◆ **Passage to read**
________________________
According to Moody’s, this rating action reflects the ongoing enhancement of BOCY’s financial fundamentals over recent quarters. BOCY has witnessed a significant improvement in its financial metrics, arising from management’s actions to restore the bank’s financial condition. Asset quality improved significantly during 2006 as a result of: (i) the higher problem loan recoveries and write-offs, (ii) the reduction in the inflow of new problem loans, and (iii) the loan portfolio growth, the bank’s ratio of NPLs to gross loans declined to 6.6% in 9M06 (from 8.6% in 1Q06), while the provisioning coverage for problem loans increased to 60% in 9M06 (from 50% in FY05).

Moody’s cautions that BOCY’s main indicators are weaker than those of similarly-rated banks in Europe, while the current regulatory requirement of not classifying overdue loans irrespective of performance, in the case that they are fully covered by tangible collateral, continues to qualify these ratios.
________________________
Extracted page text data
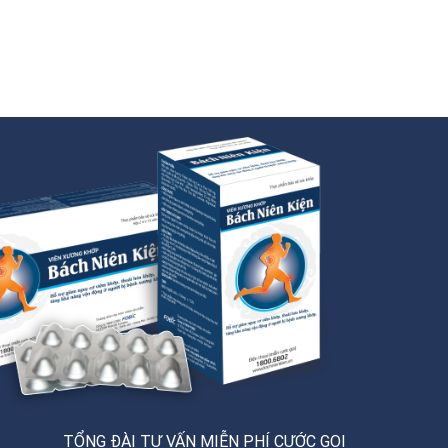
TỔNG ĐÀI TƯ VẤN MIỄN PHÍ CƯỚC GỌI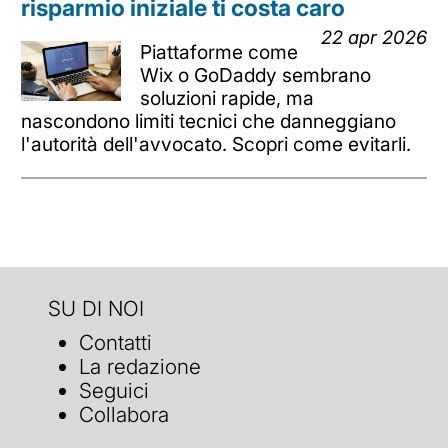
risparmio iniziale ti costa caro
22 apr 2026
Piattaforme come
Wix o GoDaddy sembrano
soluzioni rapide, ma
nascondono limiti tecnici che danneggiano
l'autorità dell'avvocato. Scopri come evitarli.
SU DI NOI
Contatti
La redazione
Seguici
Collabora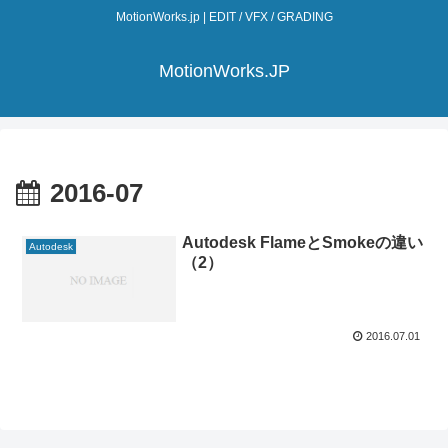
MotionWorks.jp | EDIT / VFX / GRADING
MotionWorks.JP
2016-07
Autodesk FlameとSmokeの違い
Autodesk
（2）
2016.07.01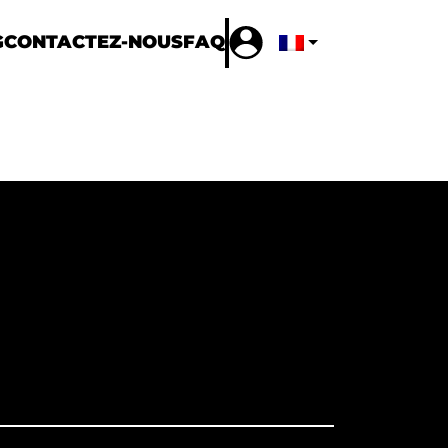
G
CONTACTEZ-NOUS
FAQ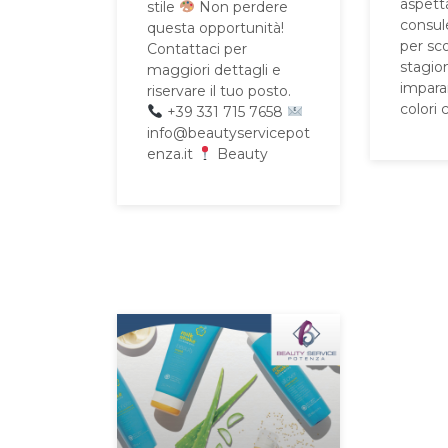
aspett
stile
Non perdere
consul
questa opportunità!
per sco
Contattaci per
stagio
maggiori dettagli e
imparar
riservare il tuo posto.
colori 
+39 331 715 7658
info@beautyservicepot
enza.it
Beauty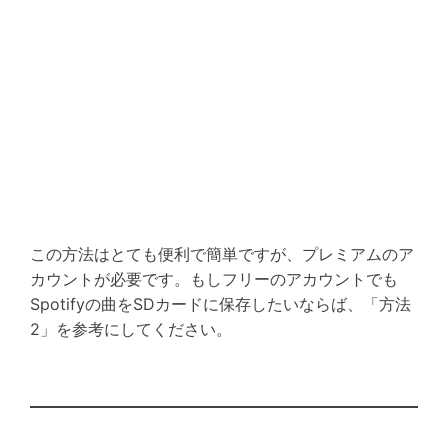
この方法はとても便利で簡単ですが、プレミアムのア
カウントが必要です。もしフリーのアカウントでも
Spotifyの曲をSDカードに保存したいならば、「方法
2」を参考にしてください。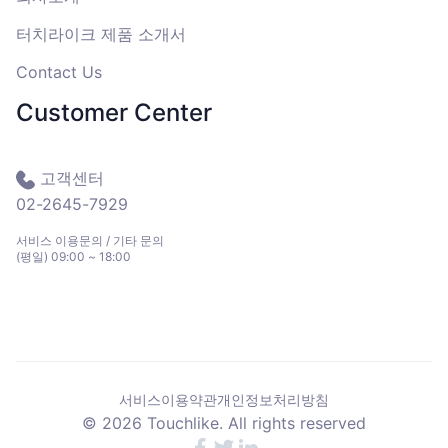
터치라이크 제품 소개서
Contact Us
Customer Center
고객센터
02-2645-7929
서비스 이용문의 / 기타 문의
(평일) 09:00 ~ 18:00
서비스이용약관
개인정보처리방침
©
2026
Touchlike. All rights reserved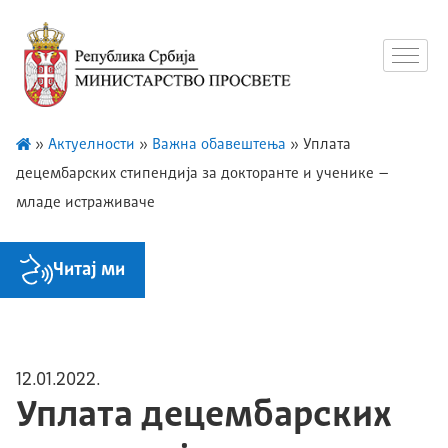
»
Актуелности
»
Важна обавештења
»
Уплата
децембарских стипендија за докторанте и ученике –
младе истраживаче
Читај ми
12.01.2022.
Уплата децембарских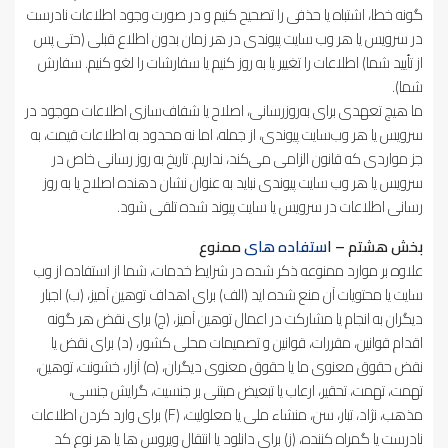
گونه خطا، اشتباه یا حذفی را تصحیح کنیم و در صورت وجود اطلاعات نادرست
در سرویس یا هر وب سایت پیوندی در هر زمان بدون اطلاع قبلی (حتی پس
از تأیید شما) اطلاعات را تغییر یا به روز کنیم یا سفارشات را لغو کنیم. سفارش
شما).
ما هیچ تعهدی برای به‌روزرسانی، اصلاح یا شفاف‌سازی اطلاعات موجود در
سرویس یا هر وب‌سایت پیوندی، از جمله، اما نه محدود به اطلاعات قیمت، به
جز مواردی که قانون الزامی می‌کند، نداریم. تاریخ به روز رسانی خاص در
سرویس یا هر وب سایت پیوندی نباید به عنوان نشان دهنده اصلاح یا به روز
رسانی اطلاعات در سرویس یا سایت پیوند شده تلقی شود.
بخش هشتم – ا
ستفاده های
ممنوع
علاوه بر موارد ممنوعه ذکر شده در شرایط خدمات، شما از استفاده از وب
سایت یا محتویات آن منع شده اید (الف) برای اهداف توهین آمیز، (ب) اجبار
دیگران به انجام یا مشارکت در اعمال توهین آمیز، (ج) برای نقض هر گونه
اقدام قوانین، مقررات، قوانین و تصمیمات محلی کشور، (د) برای نقض یا
نقض حقوق معنوی ما یا حقوق معنوی دیگران، (ه) آزار، خشونت، توهین،
تهمت، تهمت، تحقیر، ارعاب یا تبعیض مبتنی بر جنسیت، گرایش جنسی،
مذهب، نژاد، تبار، سن، منشاء ملی یا معلولیت، (F) برای وارد کردن اطلاعات
نادرست یا گمراه کننده، (ز) برای دانلود یا انتقال ویروس ها یا هر نوع کد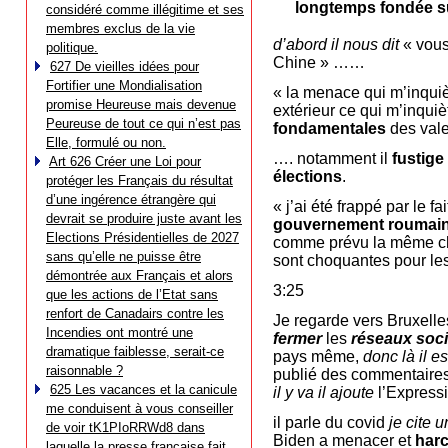
longtemps fondée sur
considéré comme illégitime et ses
membres exclus de la vie
d’abord
il nous dit
« vous
politique.
Chine » ……
627 De vieilles idées pour
Fortifier une Mondialisation
« la menace qui m’inqui
promise Heureuse mais devenue
extérieur ce qui m’inquiè
Peureuse de tout ce qui n’est pas
fondamentales
des vale
Elle, formulé ou non.
…. notamment il
fustige
Art 626 Créer une Loi pour
élections
.
protéger les Français du résultat
d’une ingérence étrangère qui
« j’ai été frappé par le
devrait se produire juste avant les
gouvernement roumain a
Elections Présidentielles de 2027
comme prévu la même chos
sans qu’elle ne puisse être
sont choquantes pour les
démontrée aux Français et alors
3:25
que les actions de l’Etat sans
renfort de Canadairs contre les
Je regarde vers Bruxell
Incendies ont montré une
fermer
les
réseaux soc
dramatique faiblesse, serait-ce
pays même,
donc là il e
raisonnable ?
publié des commentaires 
625 Les vacances et la canicule
il y va il ajoute
l’Expressi
me conduisent à vous conseiller
il parle du covid
je cite 
de voir tK1PIoRRWd8 dans
Biden a menacer et
harc
laquelle la presse française fait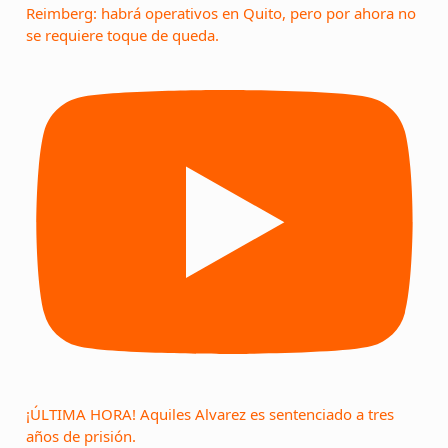
Reimberg: habrá operativos en Quito, pero por ahora no
se requiere toque de queda.
¡ÚLTIMA HORA! Aquiles Alvarez es sentenciado a tres
años de prisión.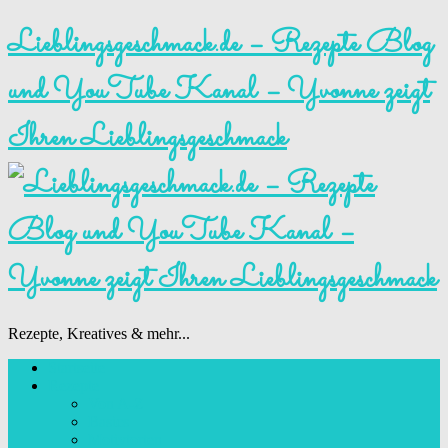
Lieblingsgeschmack.de – Rezepte Blog
und YouTube Kanal – Yvonne zeigt
Ihren Lieblingsgeschmack
Rezepte, Kreatives & mehr...
Startseite
Rezepte
Von A-Z
Basics
Motivtorten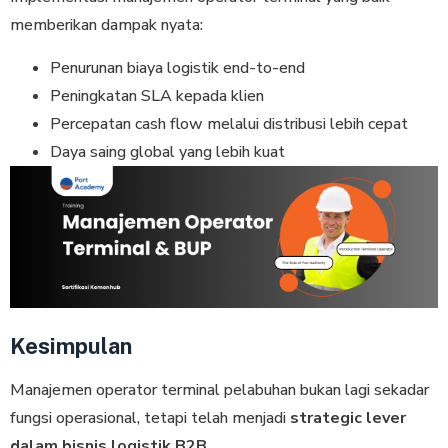
memberikan dampak nyata:
Penurunan biaya logistik end-to-end
Peningkatan SLA kepada klien
Percepatan cash flow melalui distribusi lebih cepat
Daya saing global yang lebih kuat
Kesimpulan
Manajemen operator terminal pelabuhan bukan lagi sekadar
fungsi operasional, tetapi telah menjadi
strategic lever
dalam bisnis logistik B2B
.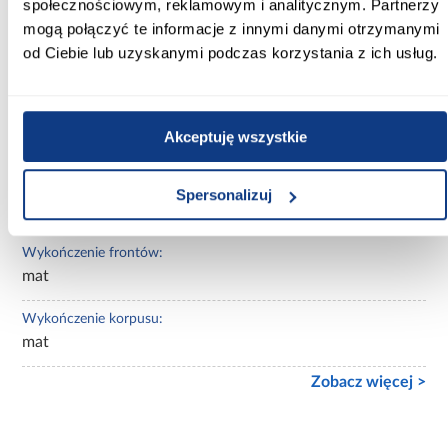
społecznościowym, reklamowym i analitycznym. Partnerzy
czarny
mogą połączyć te informacje z innymi danymi otrzymanymi
od Ciebie lub uzyskanymi podczas korzystania z ich usług.
Wybarwienie:
czarne
Lustro:
Akceptuję wszystkie
bez lustra
Ilość drzwi:
Spersonalizuj
2-drzwiowa
Wykończenie frontów:
mat
Wykończenie korpusu:
mat
Zobacz więcej >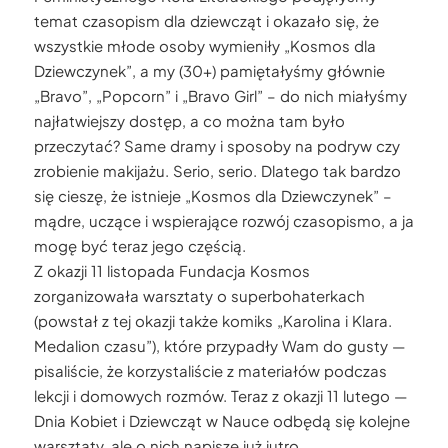
temat czasopism dla dziewcząt i okazało się, że
wszystkie młode osoby wymieniły „Kosmos dla
Dziewczynek”, a my (30+) pamiętałyśmy głównie
„Bravo”, „Popcorn” i „Bravo Girl” – do nich miałyśmy
najłatwiejszy dostęp, a co można tam było
przeczytać? Same dramy i sposoby na podryw czy
zrobienie makijażu. Serio, serio. Dlatego tak bardzo
się cieszę, że istnieje „Kosmos dla Dziewczynek” –
mądre, uczące i wspierające rozwój czasopismo, a ja
mogę być teraz jego częścią.
Z okazji 11 listopada Fundacja Kosmos
zorganizowała warsztaty o superbohaterkach
(powstał z tej okazji także komiks „Karolina i Klara.
Medalion czasu”), które przypadły Wam do gusty —
pisaliście, że korzystaliście z materiałów podczas
lekcji i domowych rozmów. Teraz z okazji 11 lutego —
Dnia Kobiet i Dziewcząt w Nauce odbędą się kolejne
warsztaty, ale o nich napiszę już jutro.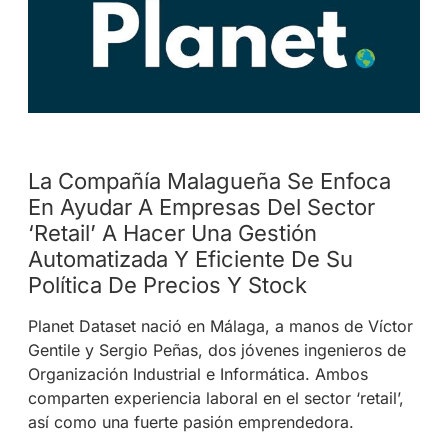
La Compañía Malagueña Se Enfoca
En Ayudar A Empresas Del Sector
‘retail’ A Hacer Una Gestión
Automatizada Y Eficiente De Su
Política De Precios Y Stock
Planet Dataset nació en Málaga, a manos de Víctor
Gentile y Sergio Peñas, dos jóvenes ingenieros de
Organización Industrial e Informática. Ambos
comparten experiencia laboral en el sector ‘retail’,
así como una fuerte pasión emprendedora.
________________________
◆ **Exercise**
Translate this sentence from the passage on Moody’s view of BOCY into French: "BOCY has witnessed a significant improvement in its financial metrics, arising from management’s actions to restore the bank’s financial condition."

◆ **Completed task**
BOCY a connu une amélioration significative de ses indicateurs financiers, découlant des mesures prises par la direction pour rétablir la situation financière de la banque.